В спальню вбежал Тао Гань.
— Приведи лекаря наместника и подними по тревоге стражу! — рявкнул судья Ди.
Он опустил руку па голову Чао Тая, но выдернуть меч не осмелился. Перед глазами промчался поток бессвязных воспоминаний: первая встреча в лесу, когда он сражался против Чао Тая этим самым мечом; все опасности, что они встречали вместе, плечом к плечу; множество случаев, когда они спасали друг друга…
Ди не помнил, как долго простоял на коленях, глядя на неподвижное лицо друга. Но внезапно почувствовал, что вокруг толпятся люди. Лекарь наместника осматривал рану. После того как он осторожно извлек меч и остановил кровь, судья хрипло спросил:
— Мы можем перенести его на кровать?
Лекарь кивнул и, бросив на судью грустный взгляд, тихо добавил:
— Он все еще держится лишь благодаря редкостной жизненной силе.
Вместе с Тао Ганем и начальником стражи они подняли Чао Тая и тихонько перенесли на постель судьи Ди. Подняв меч, судья Ди приказал начальнику стражи:
— Велите своим людям унести мертвого араба.

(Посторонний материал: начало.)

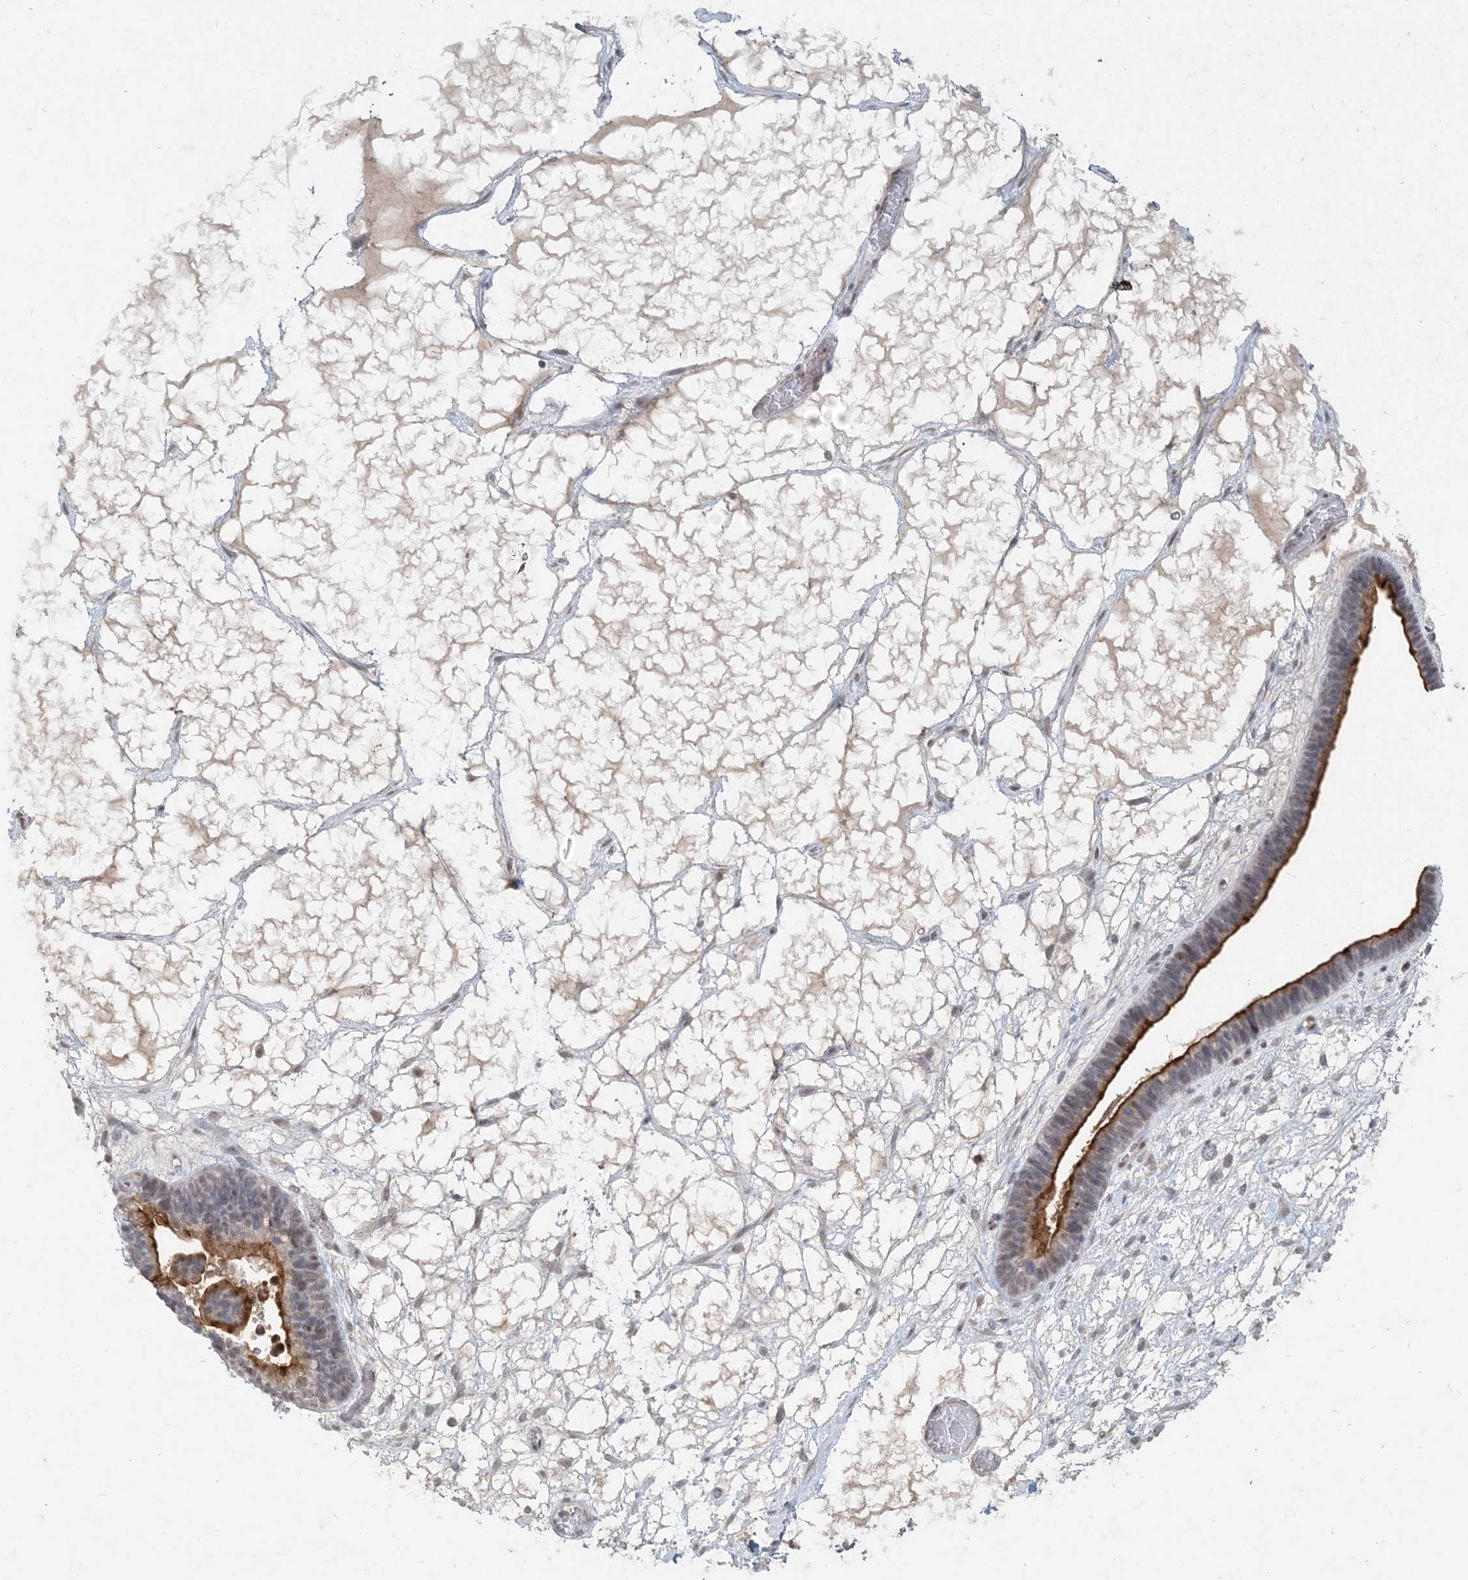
{"staining": {"intensity": "strong", "quantity": "<25%", "location": "cytoplasmic/membranous"}, "tissue": "ovarian cancer", "cell_type": "Tumor cells", "image_type": "cancer", "snomed": [{"axis": "morphology", "description": "Cystadenocarcinoma, serous, NOS"}, {"axis": "topography", "description": "Ovary"}], "caption": "Immunohistochemistry (IHC) of human serous cystadenocarcinoma (ovarian) reveals medium levels of strong cytoplasmic/membranous positivity in approximately <25% of tumor cells.", "gene": "GIN1", "patient": {"sex": "female", "age": 56}}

Чао Тай открыл глаза. Увидев в руках судьи меч, он со слабой улыбкой выдохнул:
— Благодаря этому мечу мы встретились и благодаря ему же — расстаемся…
Судья поспешно убрал меч в ножны и, положив его на загорелую, покрытую шрамами грудь воина, тихо уронил:
— Дракон дождя останется с тобой, Чао Тай. Я никогда не возьму в руки меч, обагренный кровью моего лучшего друга.
Со счастливой улыбкой тайвэй сложил руки на рукояти меча. Он долго смотрел на судью Ди, потом глаза его помутнели.
Тао Гань обхватил голову друга левой рукой, по его впалым щекам медленно катились слезы.
— Могу я отдать приказ бить «Поступь смерти», господин? — шепотом спросил начальник стражи.
Судья Ди покачал головой:
— Нет. Пусть отбивают «Возвращение с победой». И немедленно.